Per capirlo bisogna virare per qualche secondo in ambito enologico; e distinguere le sostanze volatili da quelle non volatili. Cosa significa? Ogni vino è composto da questi due tipi di sostanze. Le prime sono quelle che, sottoposte a una temperatura di 100 gradi centigradi, evaporeranno o sublimeranno. Acqua e alcol, entrambi presenti nel vino, hanno questa caratteristica. Le seconde, quelle non volatili, resteranno nella loro forma e consistenza, non mutando al cambiare della temperatura. Parliamo di acidi, polifenoli, glicerina, pectine, zuccheri e altre componenti presenti nel vino che andremo a bere.
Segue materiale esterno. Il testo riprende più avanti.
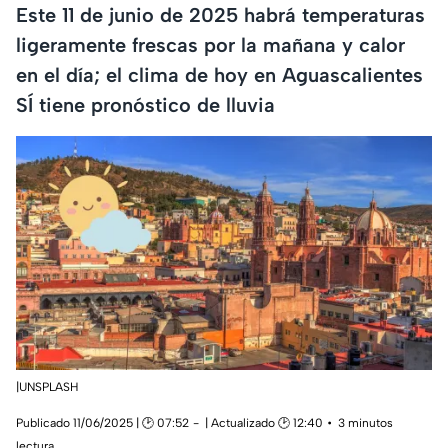
Este 11 de junio de 2025 habrá temperaturas
ligeramente frescas por la mañana y calor
en el día; el clima de hoy en Aguascalientes
SÍ tiene pronóstico de lluvia
|UNSPLASH
Publicado 11/06/2025 | 🕑 07:52
| Actualizado 🕑 12:40
3 minutos
lectura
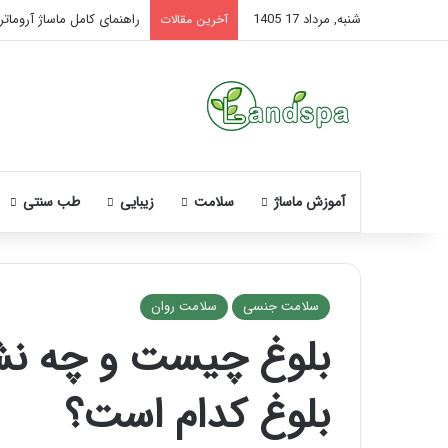
شنبه, مرداد 17 1405
راهنمای کامل ماساژ آروماتر
آخرین مقالات
آموزش ماساژ
سلامت
زیبایی
طب سنتی
سلامت جنسی
سلامت روان
بلوغ چیست و چه نشان
نحوه
ماساژ
بلوغ کدام است؟
صورت
بعد
از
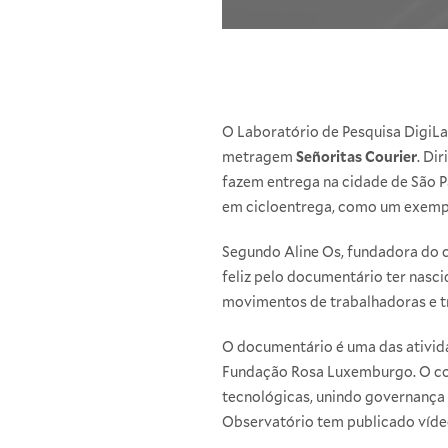
O Laboratório de Pesquisa
DigiL
metragem
Señoritas Courier
. Di
fazem entrega na cidade de São P
em cicloentrega, como um exemplo
Segundo Aline Os, fundadora do co
feliz pelo documentário ter nasc
movimentos de trabalhadoras e tr
O documentário é uma das ativi
Fundação Rosa Luxemburgo
. O c
tecnológicas, unindo governança
Observatório tem publicado
víde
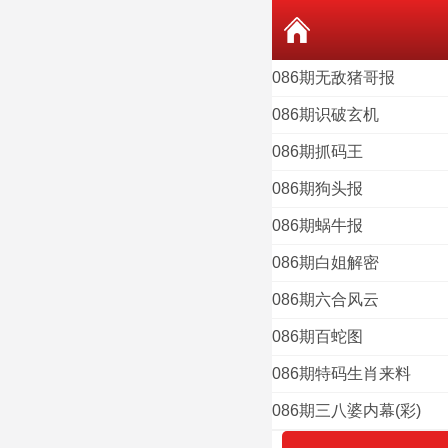
086期无敌猪哥报
086期识破玄机
086期抓码王
086期狗头报
086期蜗牛报
086期白姐解密
086期六合风云
086期百蛇图
086期特码生肖来料
086期三八婆内幕(彩)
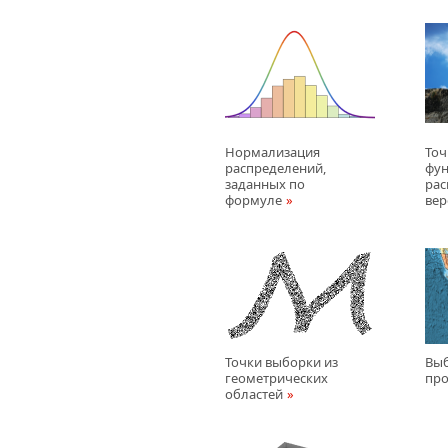
Нормализация
Точ
распределений,
фу
заданных по
рас
формуле
вер
Точки выборки из
Выб
геометрических
про
областей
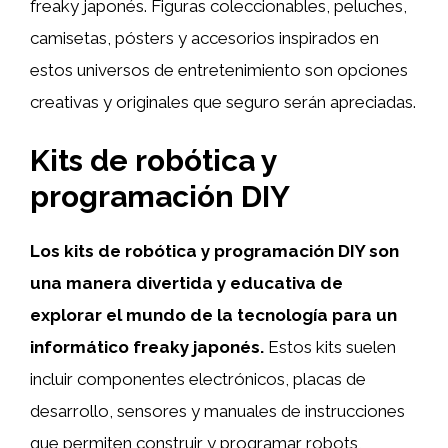
freaky japonés. Figuras coleccionables, peluches,
camisetas, pósters y accesorios inspirados en
estos universos de entretenimiento son opciones
creativas y originales que seguro serán apreciadas.
Kits de robótica y
programación DIY
Los kits de robótica y programación DIY son
una manera divertida y educativa de
explorar el mundo de la tecnología para un
informático freaky japonés.
Estos kits suelen
incluir componentes electrónicos, placas de
desarrollo, sensores y manuales de instrucciones
que permiten construir y programar robots,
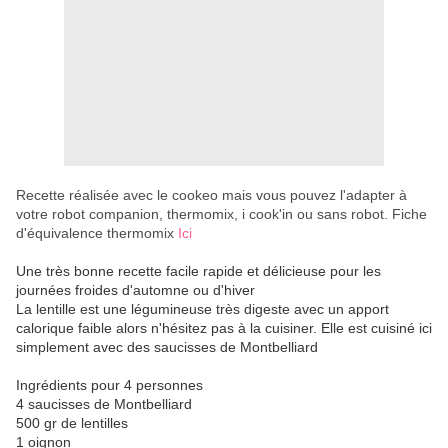
Recette réalisée avec le cookeo mais vous pouvez l'adapter à
votre robot companion, thermomix, i cook'in ou sans robot. Fiche
d'équivalence thermomix
Ici
Une très bonne recette facile rapide et délicieuse pour les
journées froides d'automne ou d'hiver
La lentille est une légumineuse très digeste avec un apport
calorique faible alors n'hésitez pas à la cuisiner. Elle est cuisiné ici
simplement avec des saucisses de Montbelliard
Ingrédients pour 4 personnes
4 saucisses de Montbelliard
500 gr de lentilles
1 oignon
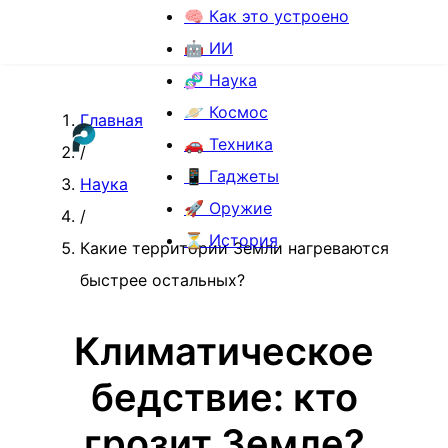
🧠 Как это устроено
🤖 ИИ
🧬 Наука
🪐 Космос
Главная
🚗 Техника
/
📱 Гаджеты
Наука
🚀 Оружие
/
⏳ История
Какие территории Земли нагреваются
быстрее остальных?
Климатическое
бедствие: кто
грозит Земле?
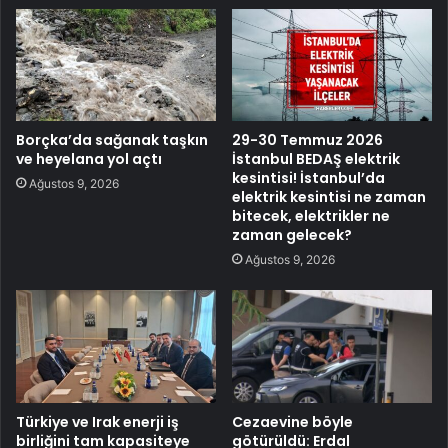
Borçka’da sağanak taşkın
29-30 Temmuz 2026
ve heyelana yol açtı
İstanbul BEDAŞ elektrik
kesintisi! İstanbul’da
Ağustos 9, 2026
elektrik kesintisi ne zaman
bitecek, elektrikler ne
zaman gelecek?
Ağustos 9, 2026
Türkiye ve Irak enerji iş
Cezaevine böyle
birliğini tam kapasiteye
götürüldü: Erdal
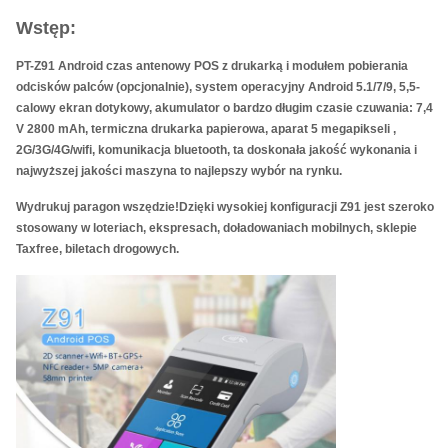
Wstęp:
PT-Z91 Android czas antenowy POS z drukarką i modułem pobierania
odcisków palców (opcjonalnie), system operacyjny Android 5.1/7/9, 5,5-
calowy ekran dotykowy, akumulator o bardzo długim czasie czuwania: 7,4
V 2800 mAh, termiczna drukarka papierowa, aparat 5 megapikseli ,
2G/3G/4G/wifi, komunikacja bluetooth, ta doskonała jakość wykonania i
najwyższej jakości maszyna to najlepszy wybór na rynku.
Wydrukuj paragon wszędzie!Dzięki wysokiej konfiguracji Z91 jest szeroko
stosowany w loteriach, ekspresach, doładowaniach mobilnych, sklepie
Taxfree, biletach drogowych.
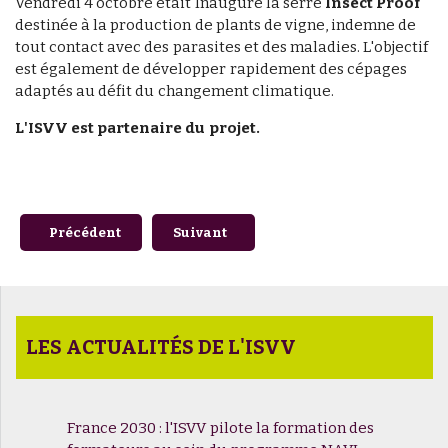
Vendredi 4 octobre était Inauguré la serre
Insect Proof
destinée à la production de plants de vigne, indemne de
tout contact avec des parasites et des maladies. L'objectif
est également de développer rapidement des cépages
adaptés au défit du changement climatique.
L'ISVV est partenaire du projet.
Article précédent : Accueil de l'Institut de sakéologie de N
Article suivant : Soyez les premiers à 
Précédent
Suivant
LES ACTUALITÉS DE L'ISVV
France 2030 : l'ISVV pilote la formation des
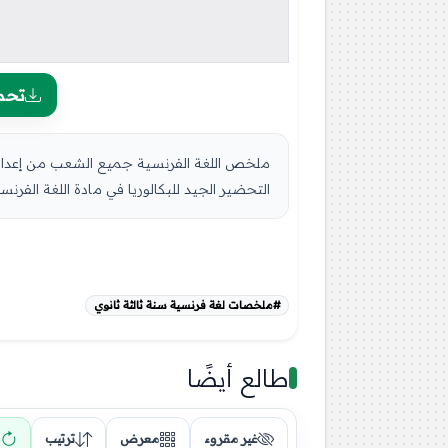
تحم
التحضير الجيد للبكالوريا في مادة اللغة الفرنسية للسنة الثالثة 
#ملخصات لغة فرنسية سنة ثالثة ثانوي
طالع أيضًا
غير مقروء
معرض
ترتيب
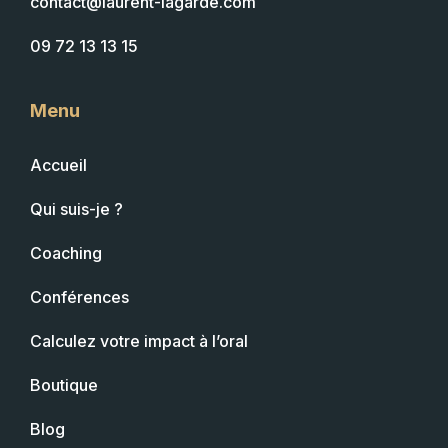
contact@laurent-lagarde.com
09 72 13 13 15
Menu
Accueil
Qui suis-je ?
Coaching
Conférences
Calculez votre impact à l’oral
Boutique
Blog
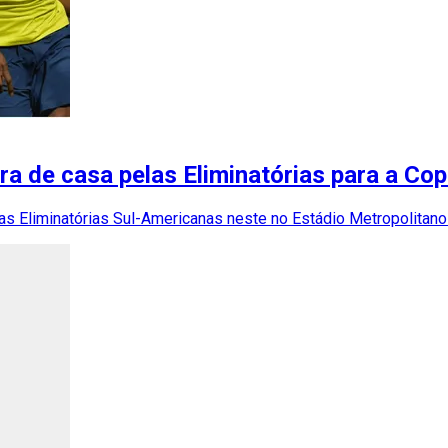
ora de casa pelas Eliminatórias para a C
s Eliminatórias Sul-Americanas neste no Estádio Metropolitano 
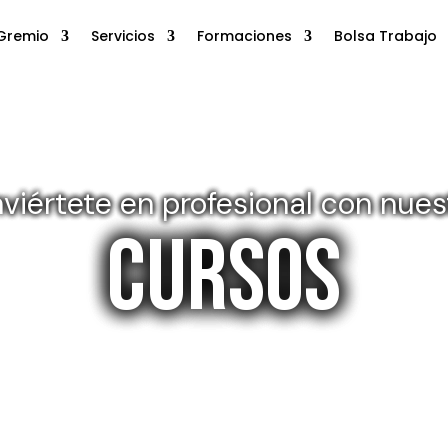
Gremio
Servicios
Formaciones
Bolsa Trabajo
viértete en profesional con nues
CURSOS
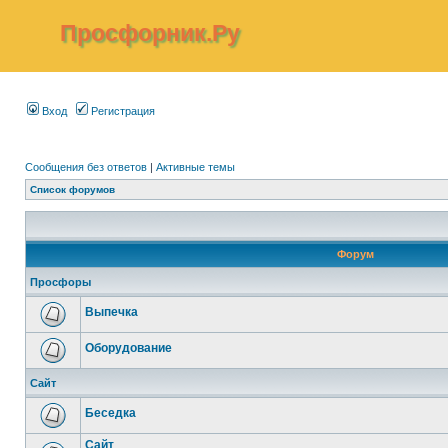
Просфорник.Ру
Вход
Регистрация
Сообщения без ответов
|
Активные темы
Список форумов
Форум
Просфоры
Выпечка
Оборудование
Сайт
Беседка
Сайт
Tutto ciò che resta una volta allontanate le sostanze volatili del vino compone il residuo (o estratto) secco. Un parametro che definirà la corposità di un vino. È proprio in base a questo parametro che definiremo, quindi, la struttura di ciò che andremo a bere: magra, debole, di corpo, robusta o pesante. Un vino strutturato e di corpo sarà quindi un vino dove le sostanze non volatili si amalgamano perfettamente tra loro, generando profumi, colori, gusto e robustezza adeguati al nostro nettare preferito.
Il valore, così come succede – ad esempio – per gli zuccheri viene espresso in grammi per litro. La legge italiana, nello specifico, stabilisce che nei vini bianchi ci debba essere un minimo di 14 grammi di residuo secco per ogni litro di vino, mentre per i rossi (generalmente più strutturati) il parametro sale a 18.